- Penwortham Priory

General information
- Architectural style: Jacobean
- Location: Penwortham, England
- Coordinates: 53°44′55″N 2°43′48″W﻿ / ﻿53.7486°N 2.7299°W
- Construction started: 1535
- Completed: 1850s
- Demolished: 1920s
- Client: Rawsthorne Family

Technical details
- Structural system: Brick

Design and construction
- Architect: George Webster

= Penwortham Priory =

Penwortham Priory was first a Benedictine priory and, after the Dissolution of the Monasteries, a country house in the village of Penwortham, near Preston, Lancashire. The house was demolished as the village expanded into a town and a housing estate has replaced the mansion house and its grounds of which no trace remain.

==History==
Before 1086, William the Conqueror gave this area of Lancashire to his relative, Roger the Poitevin. A small castle was built on the hill in Penwortham overlooking the river crossing and the castle mound (the motte) can still be seen behind St Mary's church. Roger gave land to the Benedictine Evesham Abbey and a small daughter cell was built at Penwortham, starting in 1075. The priory, dedicated to Saint Mary, had no independence from Evesham but functioned until the Dissolution of the Monasteries in 1535.

==Mansion==
Once seized, the priory and its lands were sold to the Fleetwood family at a price of £3,088. The Fleetwoods built a mansion on the site which took the name of Penwortham Priory. The family continued to live there until 1749.

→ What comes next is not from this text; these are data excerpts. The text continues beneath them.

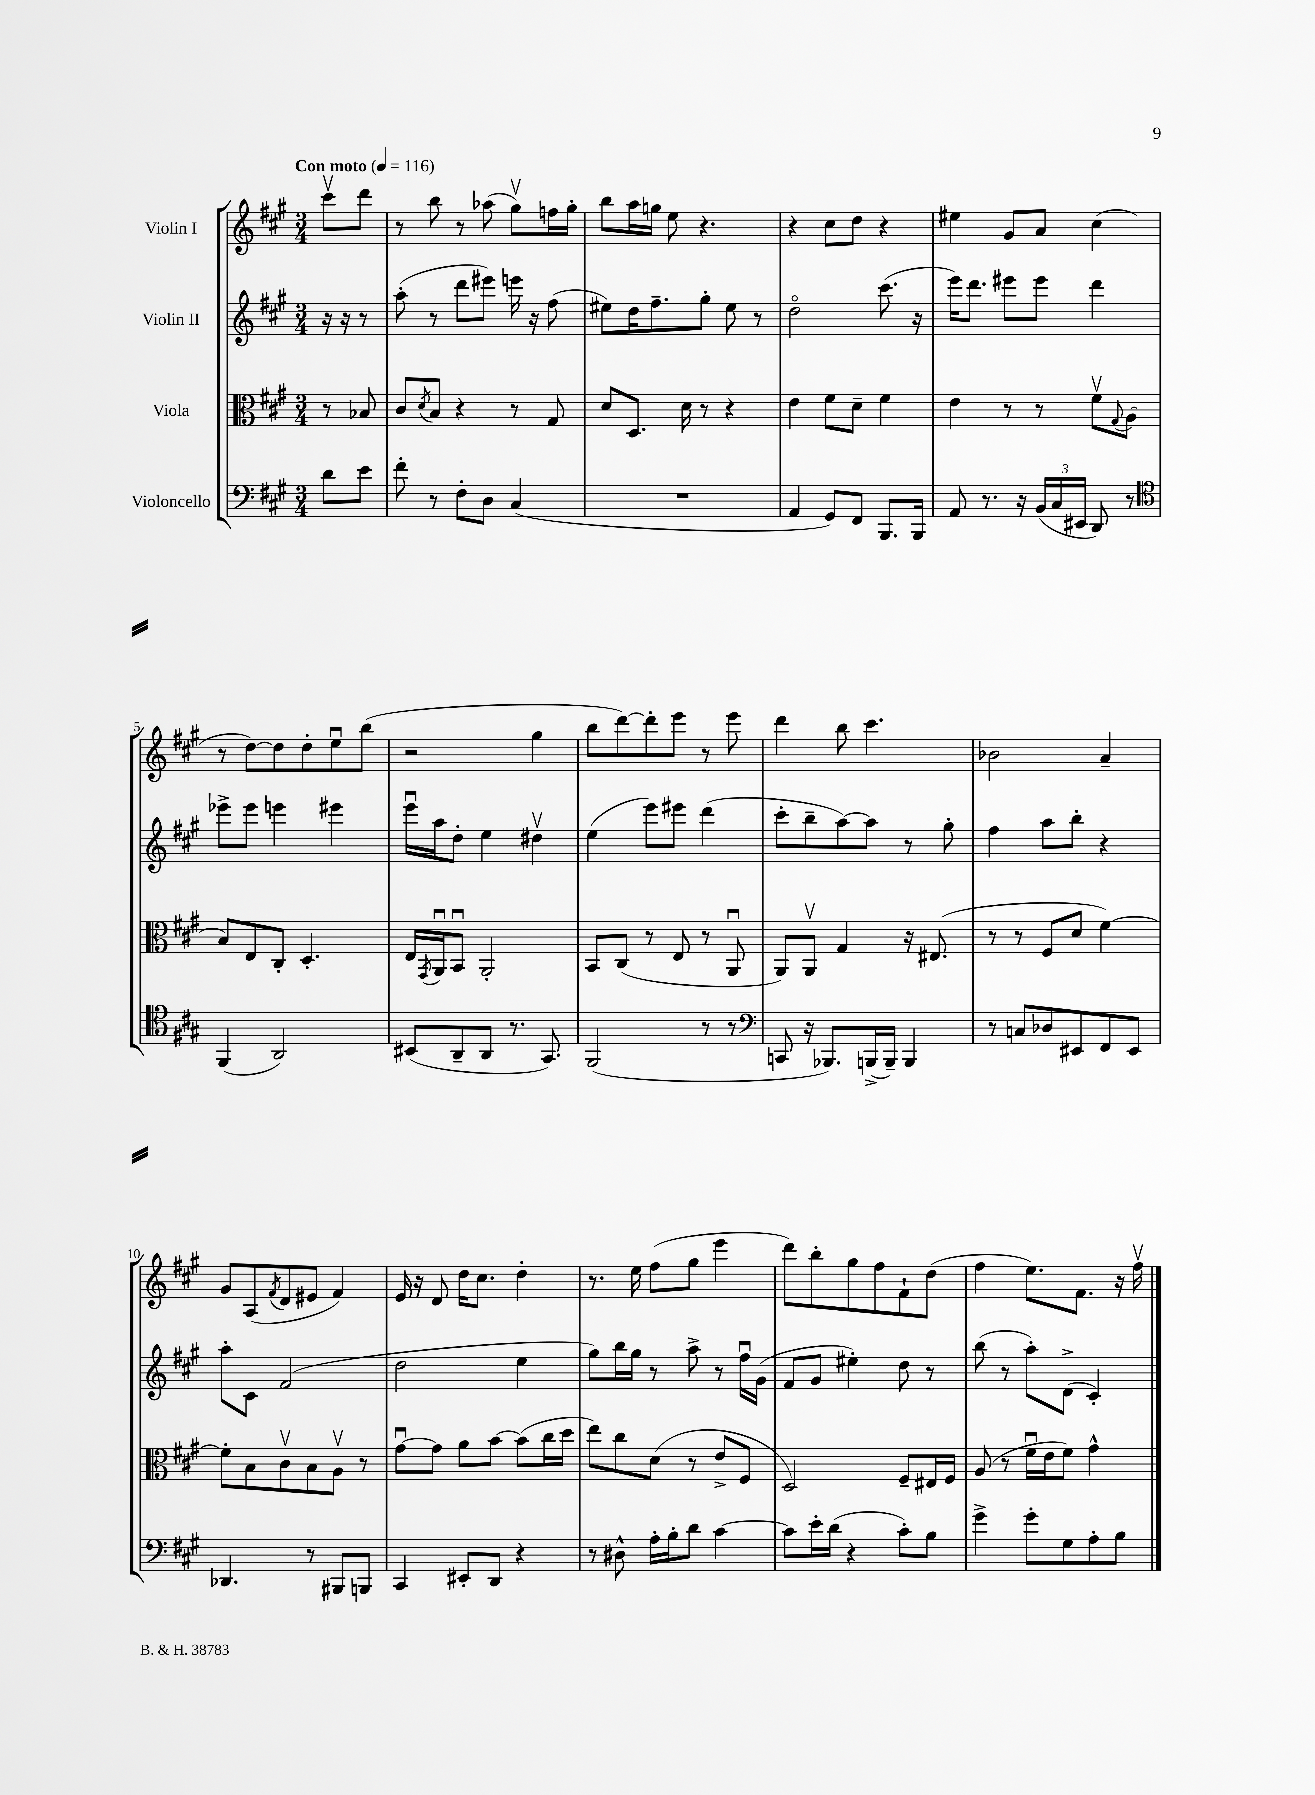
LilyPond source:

<<
\new StaffGroup <<
\new Staff = "s0" \with { instrumentName = "Violin I" } {
    \clef treble \key a \major \numericTimeSignature \time 3/4 \partial 4 \tempo "Con moto" 4 = 116
    cis'''8\upbow d'''8 |
    r8 b''8 r8 aes''8( gis''8\upbow) f''16 gis''16-. |
    b''8 a''16 g''16 e''8 r4. |
    r4 cis''8 d''8 r4 |
    eis''4 gis'8 a'8 cis''4( |
    r8 d''8~) d''8 d''8-. e''8\downbow b''8( |
    r2 gis''4 |
    b''8 d'''8~) d'''8-. e'''8 r8 e'''8 |
    d'''4 b''8 cis'''4. |
    bes'2 a'4-- |
    gis'8 a8( \acciaccatura { fis'8 } d'8 eis'8 fis'4) |
    e'16 r16 d'8 d''16 cis''8. d''4-. |
    r8. e''16 fis''8( gis''8 e'''4 |
    d'''8) b''8-. gis''8 fis''8 fis'8-! d''8( |
    fis''4 e''8.) fis'8. r16 fis''16\upbow \bar "|." |
}
\new Staff = "s1" \with { instrumentName = "Violin II" } {
    \clef treble \key a \major \numericTimeSignature \time 3/4 \partial 4
    r16 r16 r8 |
    a''8-.( r8 d'''8 eis'''8) e'''16 r16 fis''8( |
    eis''8) d''16 fis''8.-- gis''8-. eis''8 r8 |
    d''2\flageolet cis'''8.( r16 |
    e'''16) d'''8. eis'''8 eis'''8 d'''4 |
    ees'''8-> ees'''8 e'''4 eis'''4 |
    e'''16\downbow a''16 d''8-. e''4 dis''4\upbow |
    e''4( e'''8) eis'''8 d'''4( |
    cis'''8-. b''8-- a''8~) a''8 r8 gis''8-. |
    fis''4 a''8 b''8-. r4 |
    a''8-. cis'8 fis'2( |
    d''2 e''4 |
    gis''8) b''16 gis''16 r8 a''8-> r8 fis''16\downbow gis'16( |
    fis'8 gis'8 eis''4-.) d''8 r8 |
    b''8( r8 a''8-.) d'8->( cis'4-.) \bar "|." |
}
\new Staff = "s2" \with { instrumentName = "Viola" } {
    \clef alto \key a \major \numericTimeSignature \time 3/4 \partial 4
    r8 bes8 |
    cis'8 \acciaccatura { d'8 } b8 r4 r8 gis8 |
    d'8 d8. d'16 r8 r4 |
    e'4 fis'8 d'8-- fis'4 |
    e'4 r8 r8 fis'8\upbow \appoggiatura { gis8 } a8( |
    b8) e8 cis8-. d4.-. |
    e16 \acciaccatura { gis,8 } a,16\downbow b,8\downbow a,2-. |
    b,8 cis8( r8 e8 r8 a,8\downbow |
    a,8) a,8\upbow gis4 r16 eis8.( |
    r8 r8 fis8 d'8 fis'4~) |
    fis'8-. b8 cis'8\upbow b8 a8\upbow r8 |
    gis'8~\downbow gis'8 a'8 b'8~ b'8( cis''16 d''16 |
    e''8) cis''8 d'8( r8 e'8-> fis8 |
    d2) fis8-- eis16 fis16 |
    a8( r8 fis'16\downbow e'16 fis'8) gis'4-^ \bar "|." |
}
\new Staff = "s3" \with { instrumentName = "Violoncello" } {
    \clef bass \key a \major \numericTimeSignature \time 3/4 \partial 4
    d'8 e'8 |
    fis'8-. r8 fis8-. d8 cis4( |
    R2. |
    a,4 gis,8) fis,8 b,,8. b,,16 |
    a,8 r8. r16 \tuplet 3/2 { b,16( cis16 eis,16 } d,8) r8 |
    \clef tenor fis,4( a,2) |
    bis,8( a,8-- a,8 r8. gis,8.) |
    fis,2( r8 r8 |
    \clef bass c,8 r16 bes,,8.) b,,16->( b,,16--) b,,4 |
    r8 c8 des8 eis,8 fis,8 eis,8 |
    des,4. r8 bis,,8 b,,8 |
    cis,4 eis,8-. d,8 r4 |
    r8 dis8-^ a16-. b16-. d'8 cis'4~ |
    cis'8 e'16-. d'16( r4 cis'8-.) b8 |
    gis'4-> gis'8-. gis8 a8-. b8 \bar "|." |
}
>>
>>
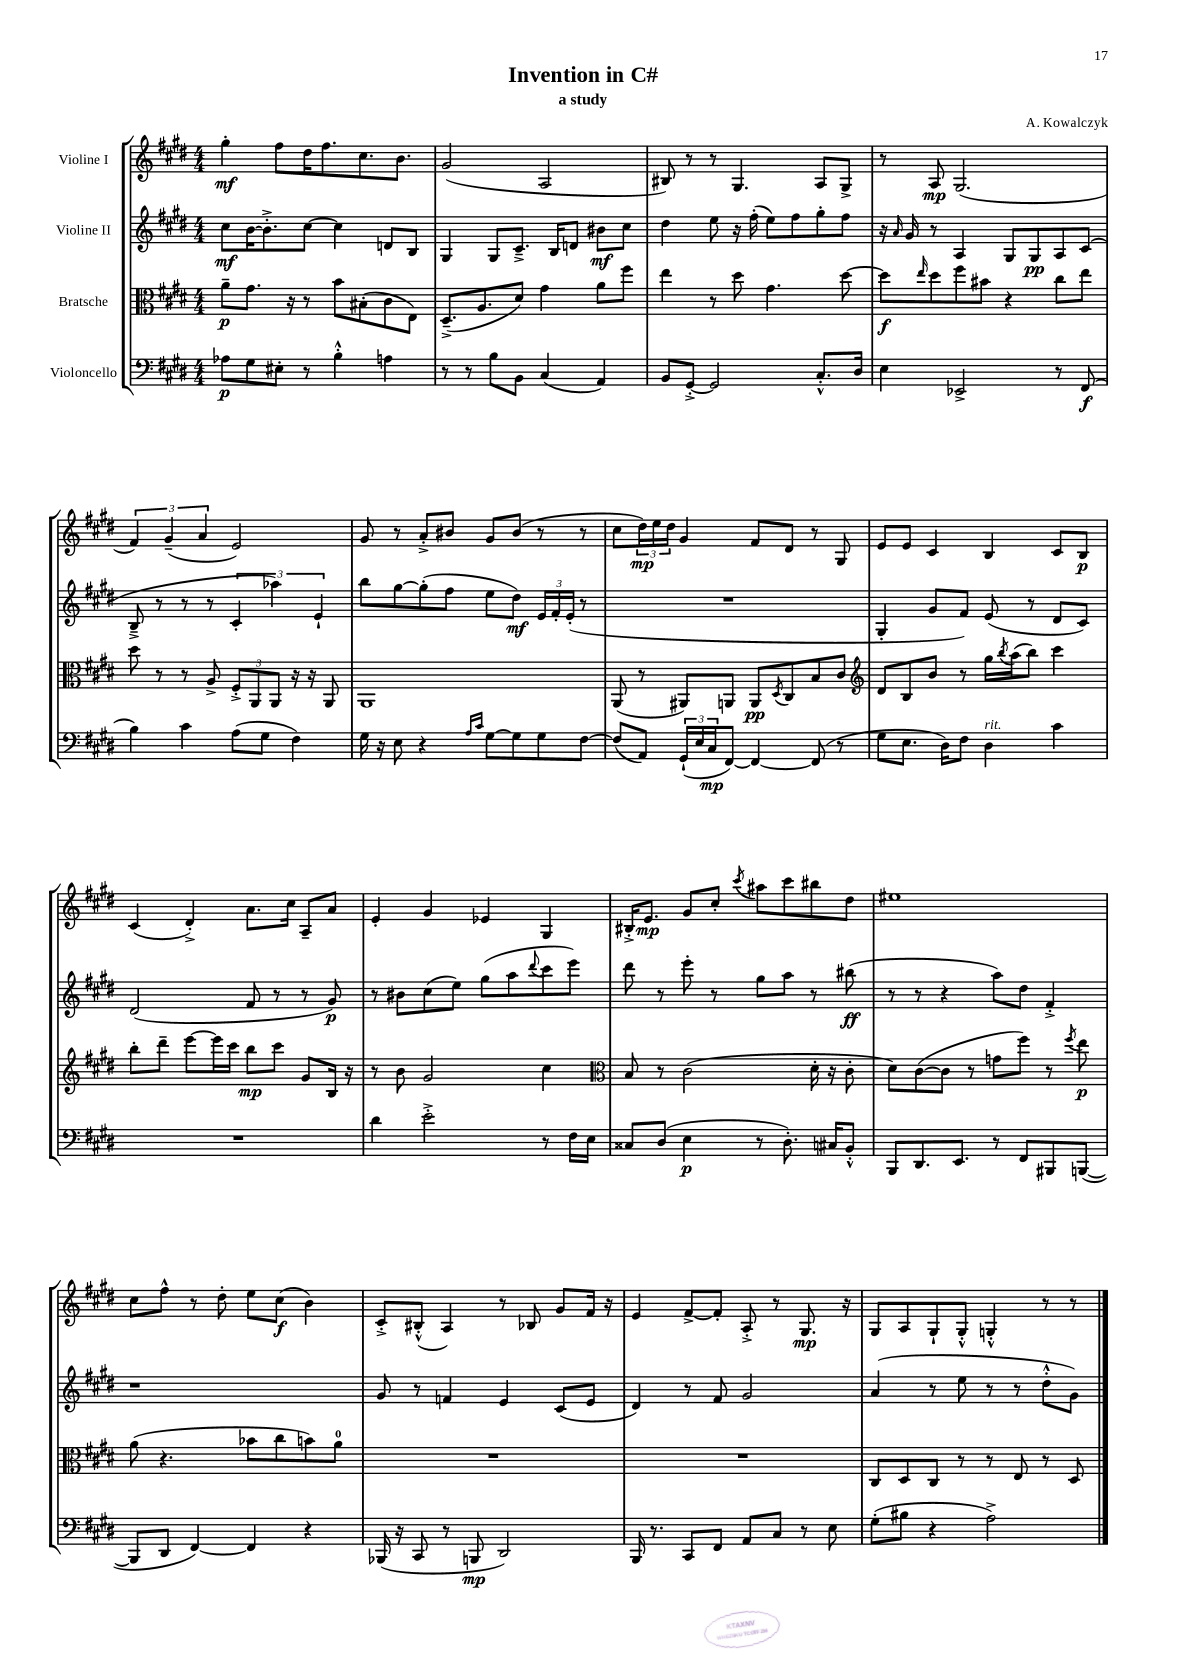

Ownership passed to the Rawsthorne family, who lived at the Priory from 1783 and in the mid-19th century they employed the architect George Webster to redesign the house.

The Penwortham Priory house later became a victim of the expansion of Penwortham village, especially after the First World War. Already in 1912 the Lodge had been taken down and rebuilt in Moor Lane, Hutton. The house itself was finally demolished in 1925 to make way for housing.

The priory is still part of Penwortham Golf Club's logo to this day.